Undeterred, I decided I would have lunch in the station to make up for my not having been able to stop to graze at the Bouillon Chartier at the Gare de l’Est between trains last night – not that I actually had any room for more food yesterday but that’s beside the point. The restaurant is shiny and new and therefore a little lacking of character, but the ambience is reassuringly bustling and clattery as befits a station buffet.


The service for the Express menu was rapid, a little too so for my liking as I had four hours to kill and had said I wasn’t in a rush. I ordered a Caesar salad with eggs instead of chicken with what was described eagerly by the young lad seating me as “unlimited fries.” These remained elusive after the first helping unless one was able to flag down a passing chip-wallah, something more difficult than I’d imagined as they seemed to make an effort to keep away from the people wanting more. It was fresh, well-presented and tasty but I couldn’t help thinking it was probably a very overpriced salad indeed at 19,99€, unlimited invisible chippy-chips or no. With it I had a glass of a very tasty red followed by a joyfully obscene café gourmand (chocolate mousse, crème brulée, tiramisuesque, fromage frais with red berry coulis) which made up for any other deficiencies.
The whole came to 32€, quite expensive for what was served but cheap for the convenience of having it. That’s on a par with the station buffet in Agen, which I would venture to suggest was a slightly better value for money.
After I’d spun out my coffee for as long as it was realistically possible to do so, I had to determine what to do with my remaining three-hour wait time. Limoges Bénédictins, beautiful though it may be, is not blessed with many things to do and does not appear to have any left luggage facilities, and as a result I was not inspired to venture far from the station because walking around Limoges with bag plus bonus bag of Marmite-and-things was not an experience I felt I needed. Instead, I settled in the little (unheated) glass waiting room under the dome and listened to a succession of people play on the piano the only bit of that thing they could remember over and over again before playing the only bit of that other thing they could remember over and over until they got up and left to get a train.

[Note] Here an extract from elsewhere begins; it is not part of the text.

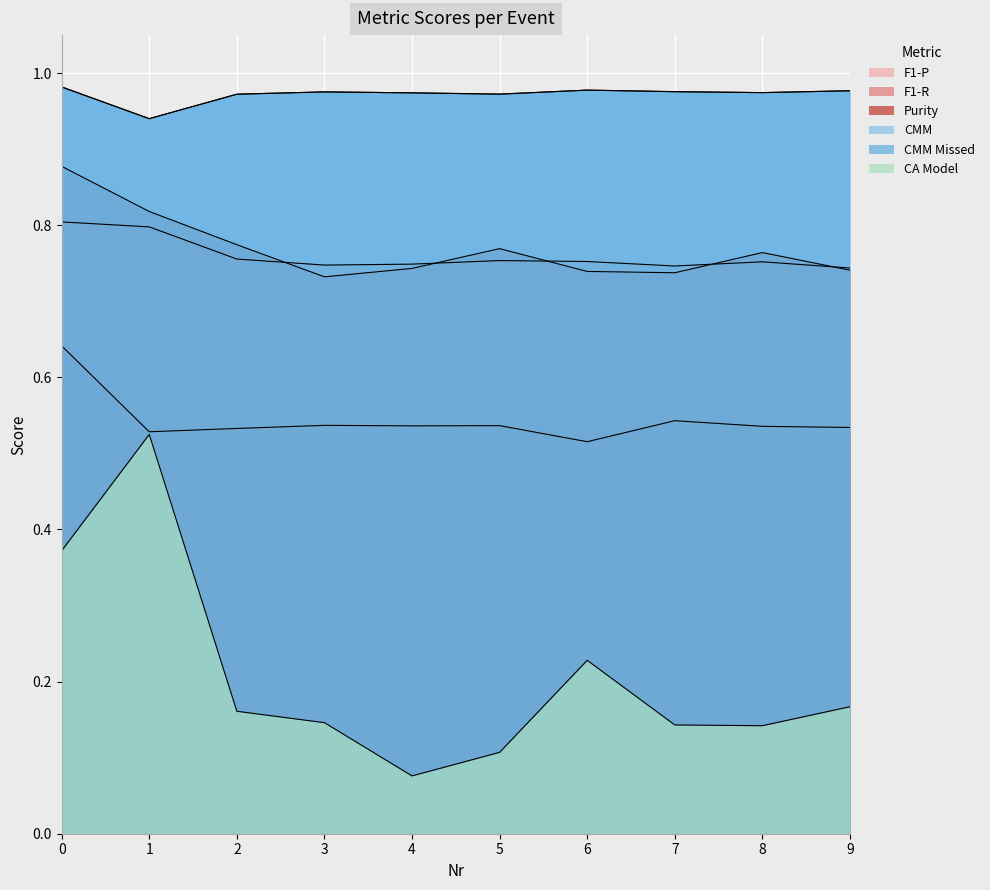

True or false: F1-P and CMM Missed intersect in this chart.

False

Their departures would have been welcome, were it not for the other people queuing up to play the only bit of that thing they could remember over, and over, and over again, while drunk people took a break from asking people for money and foolishly gave encouragement, dervishing occasionally.
It was a long three hours but eventually it was 16:17 and time to find a window seat on what very quickly became a rammed TER to Périgueux. The journey was blissfully uneventful, and in Thiviers 46 minutes later a friend was ready to whisk me home.
The sums
Leominster – Newport (1st) | (£17.40) 21€ |
Newport – London Paddington (2nd, no upgrade fee) | (£51.50) 61€ |
Saint Pancras International – Toulouse (1st) | 129€ |
Limoges – Thiviers (unique) | 2,30€ |
I think it’s worth investigating whether a four-day Interrail pass would make sense for this journey. I’m starting to think they’re the best way of travelling internationally if you need more than one or two trains.